ACTIVITY
Copy the listing below line for line, changing nothing, and leave out every picture.

DATASET ENTRIES
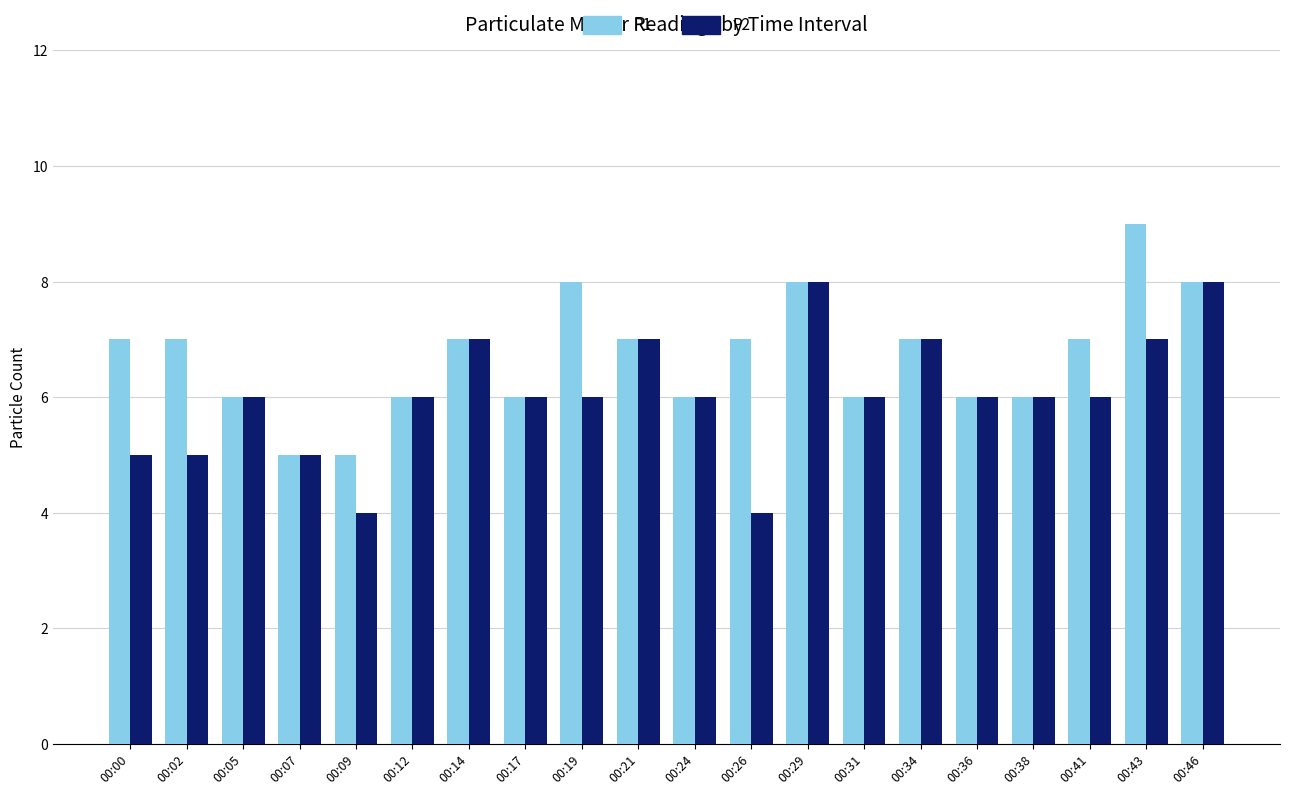

What is the greatest value displayed?

9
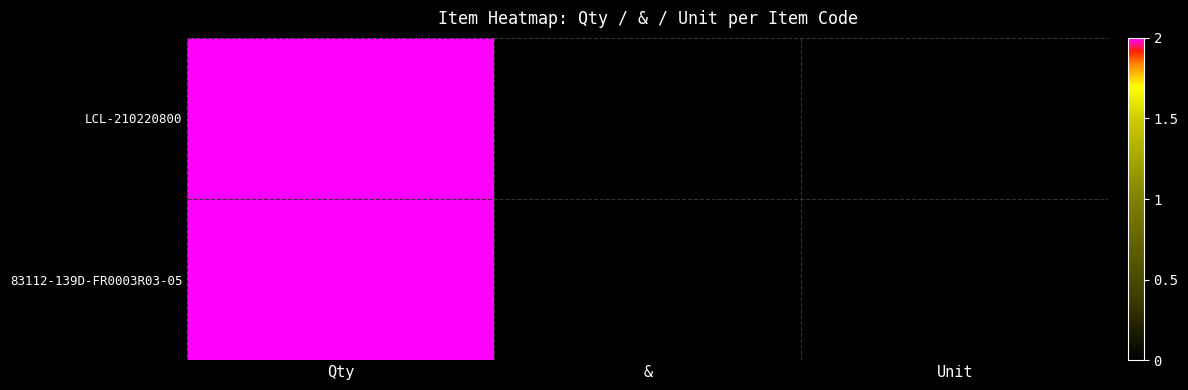

Which series has the widest spread of values?

LCL-210220800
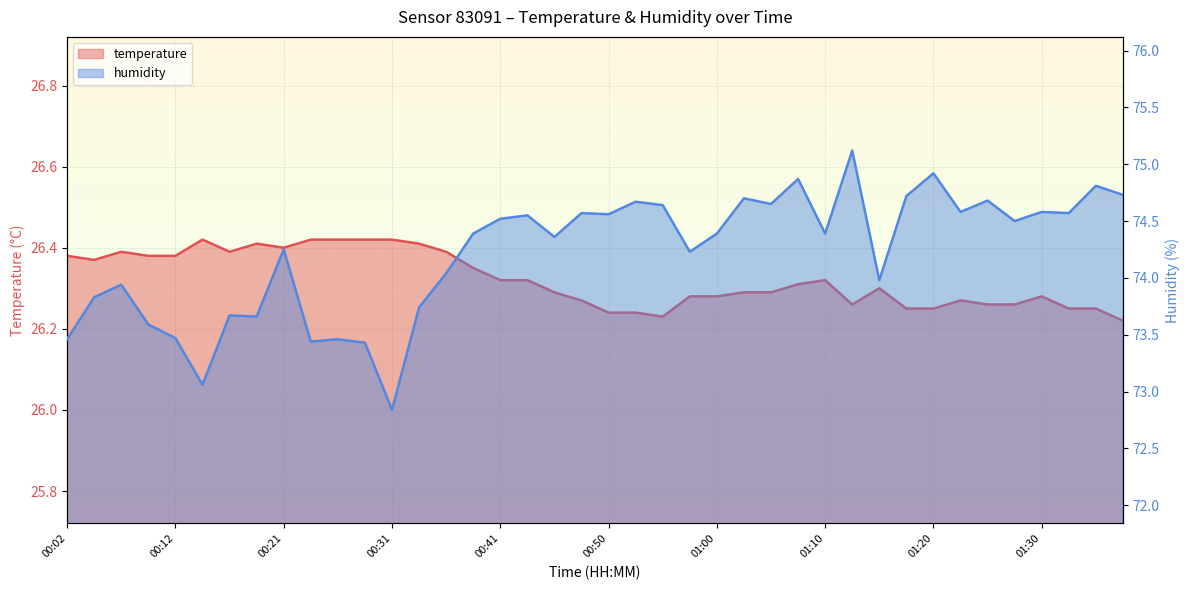

What is the approximate value of temperature at 01:15?

26.3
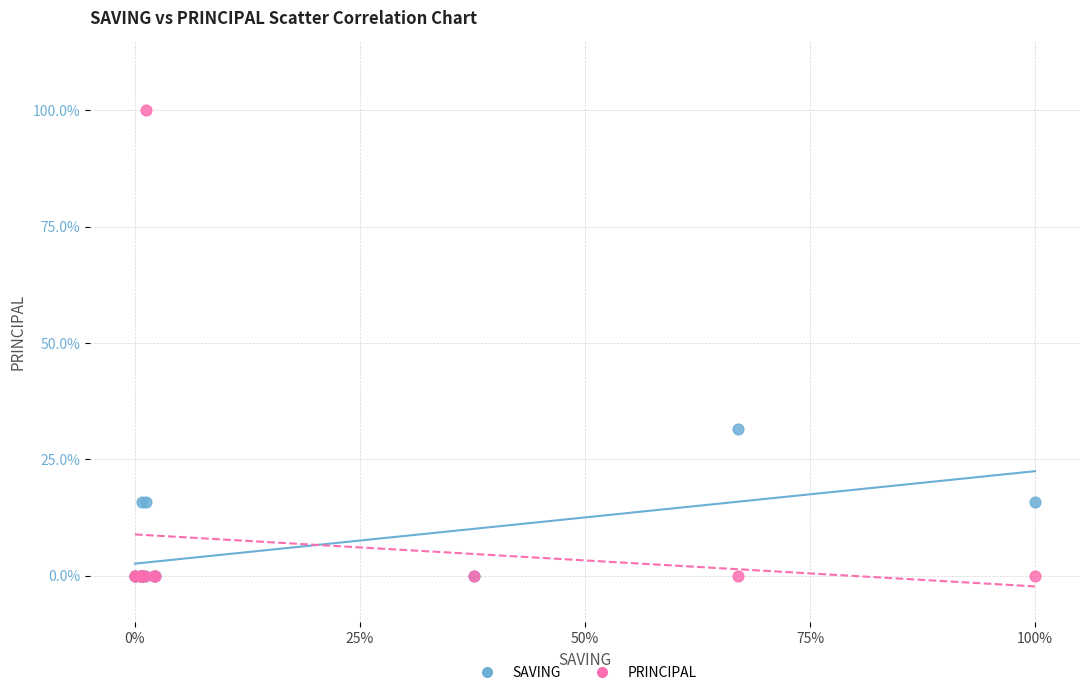

Which series has the largest Y range (max minus min)?

PRINCIPAL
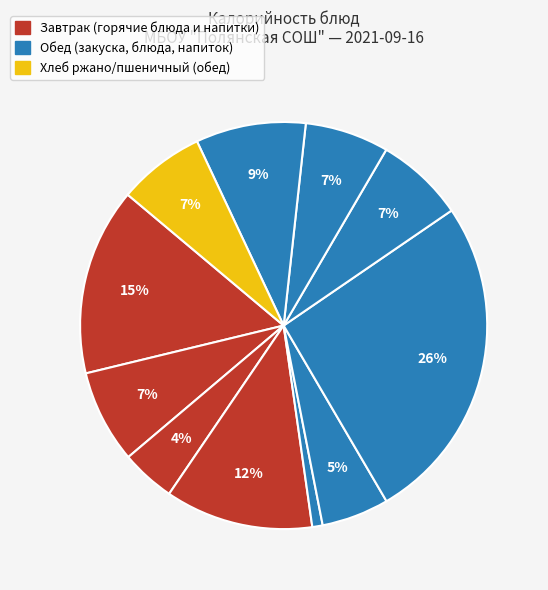

How many segments does this pie chart have?

11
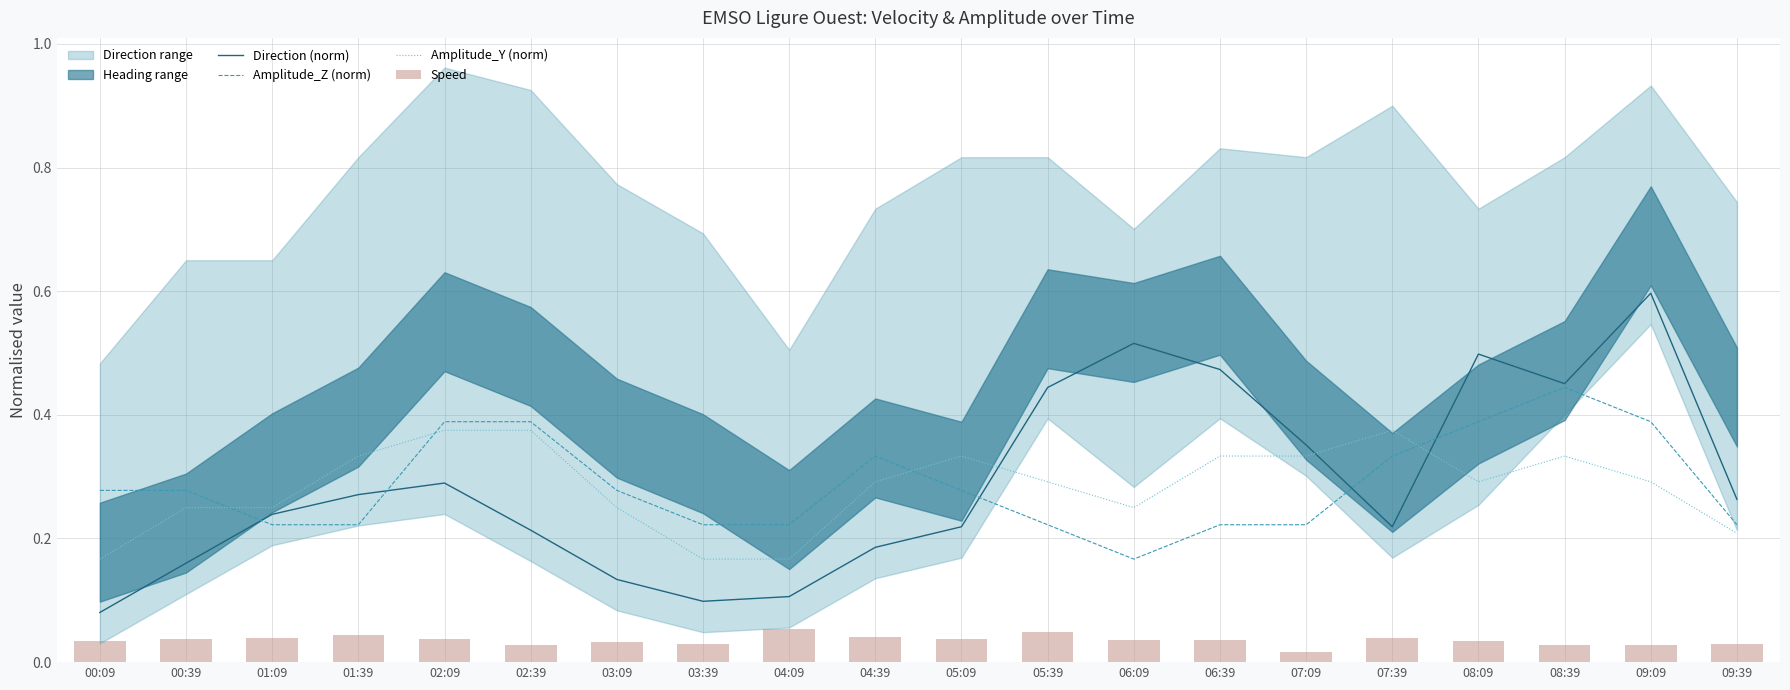

True or false: Amplitude_Z (norm) has a value of 0.6 at 02:09.

False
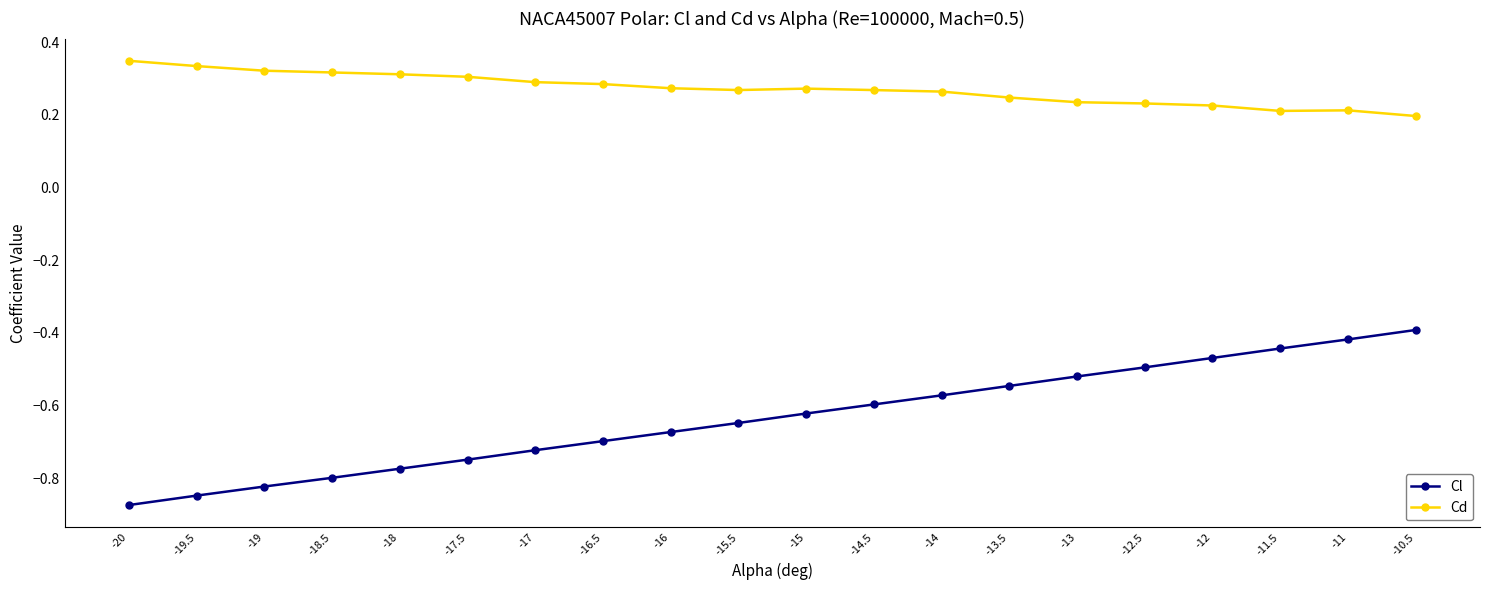

What position from the left is -13?

15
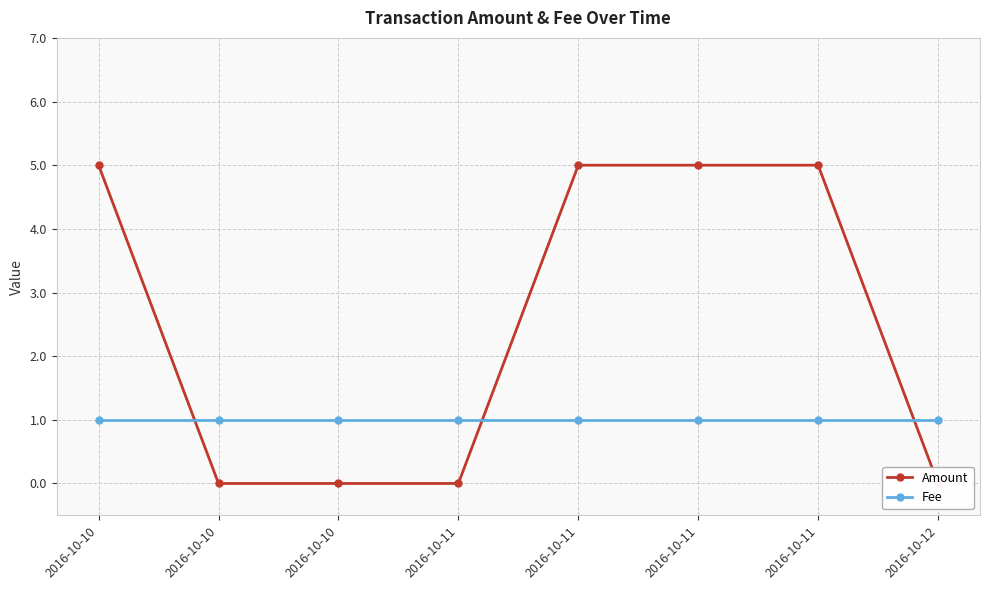

What is the average value of the Amount series?

2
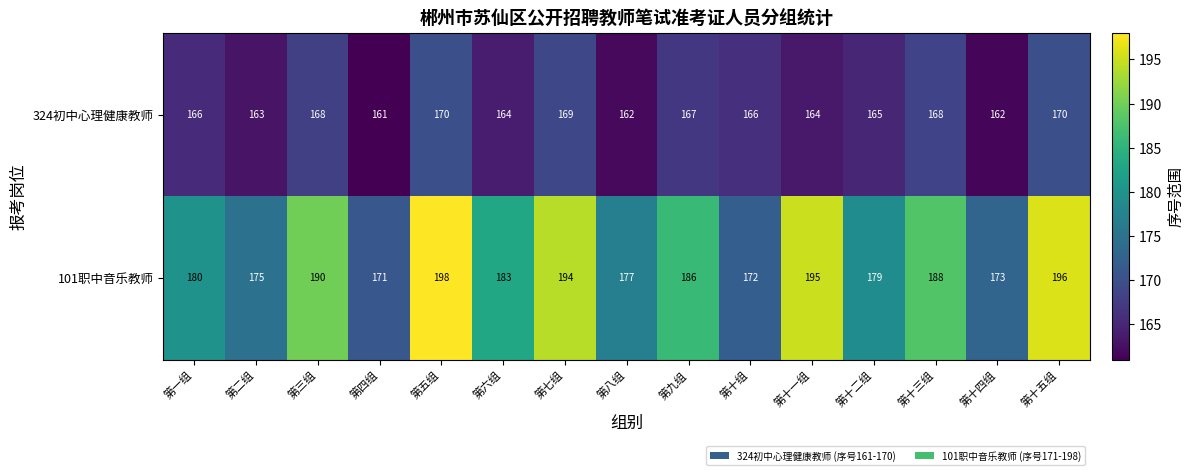

Which series has the largest total across all categories?

101职中音乐教师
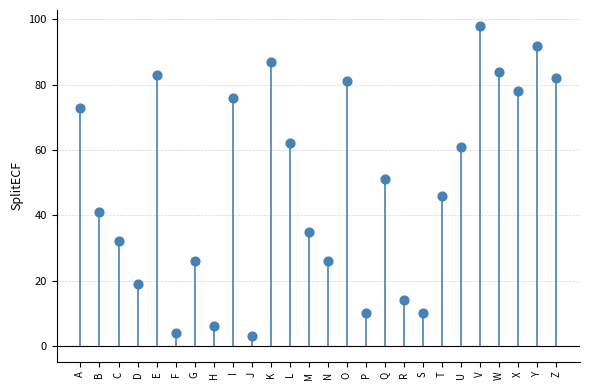

What is the range of Y values (max minus min)?

95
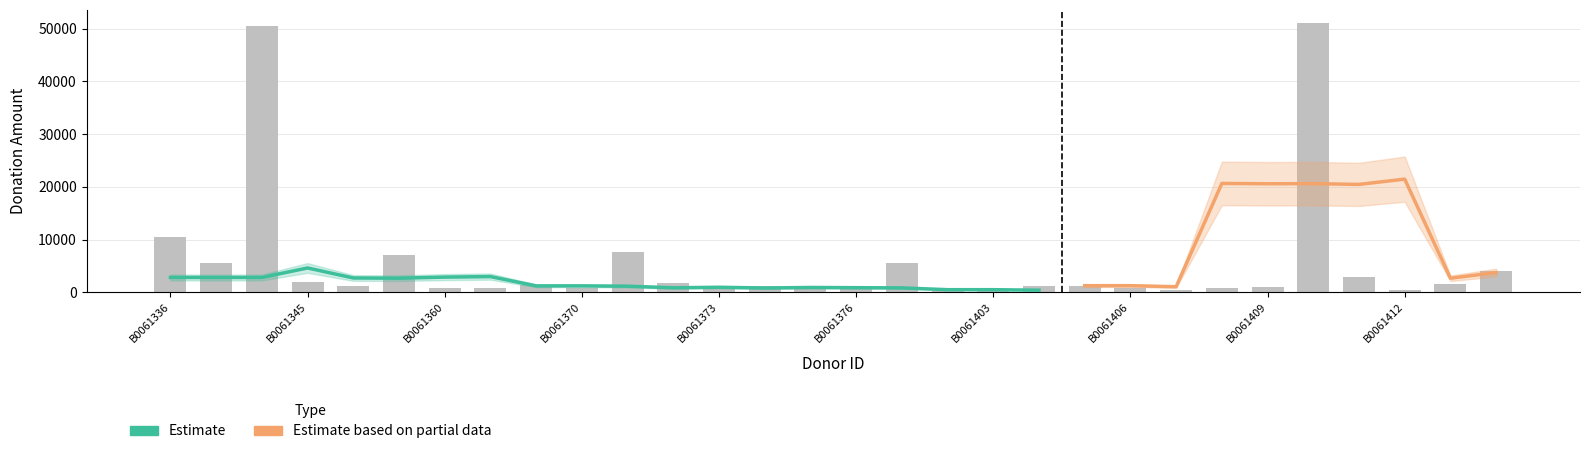

At which category does the chart reach its peak across all series?

B0061410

RESULT FOR THIS TASK
What is the greatest value displayed?

9

Which series has the widest spread of values?

LCL-210220800

What is the approximate value of temperature at 01:15?

26.3

Which series has the largest Y range (max minus min)?

PRINCIPAL

How many segments does this pie chart have?

11

True or false: Amplitude_Z (norm) has a value of 0.6 at 02:09.

False

What position from the left is -13?

15

What is the average value of the Amount series?

2

Which series has the largest total across all categories?

101职中音乐教师

What is the range of Y values (max minus min)?

95

At which category does the chart reach its peak across all series?

B0061410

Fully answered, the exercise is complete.